■ Working data ■
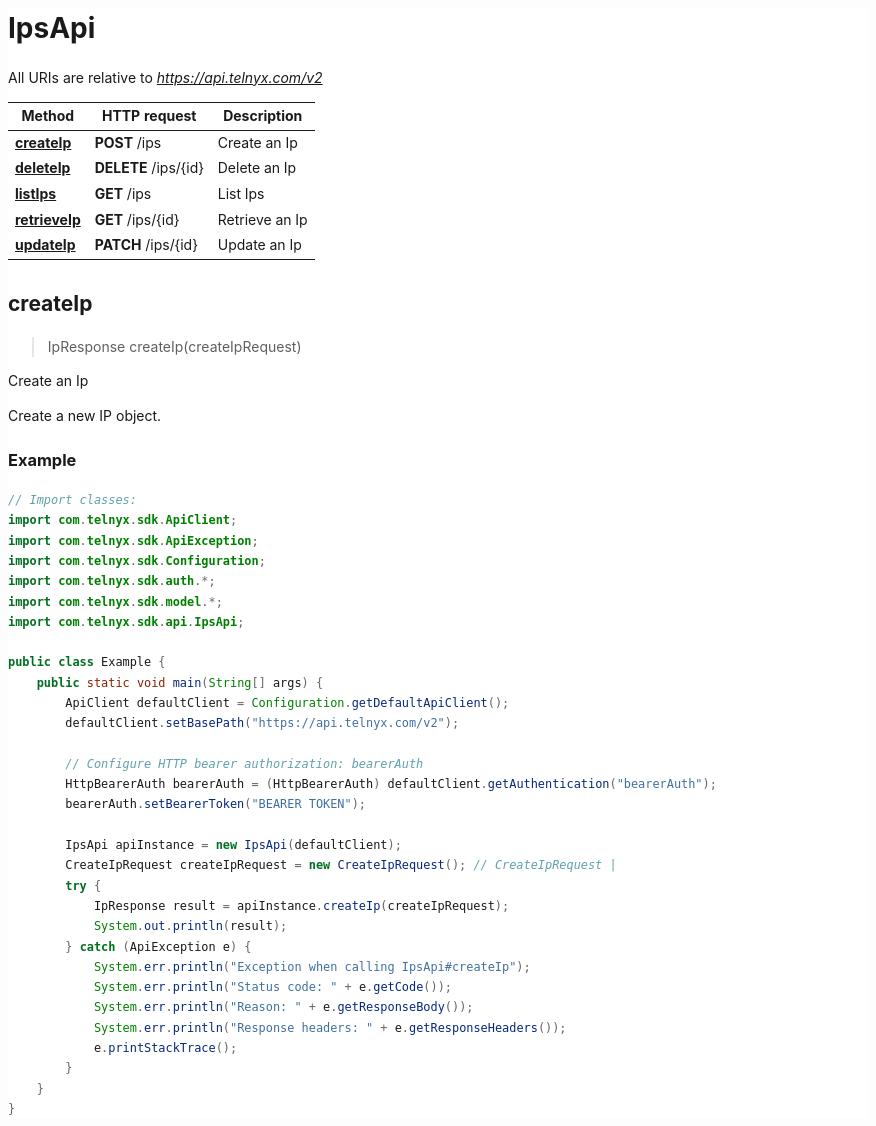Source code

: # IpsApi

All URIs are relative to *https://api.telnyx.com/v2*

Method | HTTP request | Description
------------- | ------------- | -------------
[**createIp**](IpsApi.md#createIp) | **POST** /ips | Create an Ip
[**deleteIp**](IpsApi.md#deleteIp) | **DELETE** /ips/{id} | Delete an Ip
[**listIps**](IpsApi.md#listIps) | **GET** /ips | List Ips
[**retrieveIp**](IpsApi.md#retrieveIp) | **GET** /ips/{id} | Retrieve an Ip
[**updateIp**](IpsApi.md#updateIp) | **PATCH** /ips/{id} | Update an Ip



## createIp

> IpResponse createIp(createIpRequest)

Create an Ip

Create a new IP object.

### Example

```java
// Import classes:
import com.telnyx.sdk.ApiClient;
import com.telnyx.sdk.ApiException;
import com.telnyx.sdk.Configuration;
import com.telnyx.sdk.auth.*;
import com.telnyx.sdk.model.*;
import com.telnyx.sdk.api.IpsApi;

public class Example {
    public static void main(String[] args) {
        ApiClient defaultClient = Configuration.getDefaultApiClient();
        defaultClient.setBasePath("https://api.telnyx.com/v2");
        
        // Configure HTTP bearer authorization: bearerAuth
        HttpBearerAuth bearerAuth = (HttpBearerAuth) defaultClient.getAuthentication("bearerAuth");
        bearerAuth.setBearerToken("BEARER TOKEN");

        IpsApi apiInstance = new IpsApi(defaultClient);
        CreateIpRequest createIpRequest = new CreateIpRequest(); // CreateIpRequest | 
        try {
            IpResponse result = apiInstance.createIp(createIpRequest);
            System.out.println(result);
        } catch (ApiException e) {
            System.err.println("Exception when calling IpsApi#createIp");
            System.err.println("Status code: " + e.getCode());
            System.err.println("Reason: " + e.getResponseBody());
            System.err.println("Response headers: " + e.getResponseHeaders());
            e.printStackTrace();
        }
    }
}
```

■ Work instructions ■
Above are the records; copy each line from them that includes the string "defaultClient".

■ Response box ■
        ApiClient defaultClient = Configuration.getDefaultApiClient();
        defaultClient.setBasePath("https://api.telnyx.com/v2");
        HttpBearerAuth bearerAuth = (HttpBearerAuth) defaultClient.getAuthentication("bearerAuth");
        IpsApi apiInstance = new IpsApi(defaultClient);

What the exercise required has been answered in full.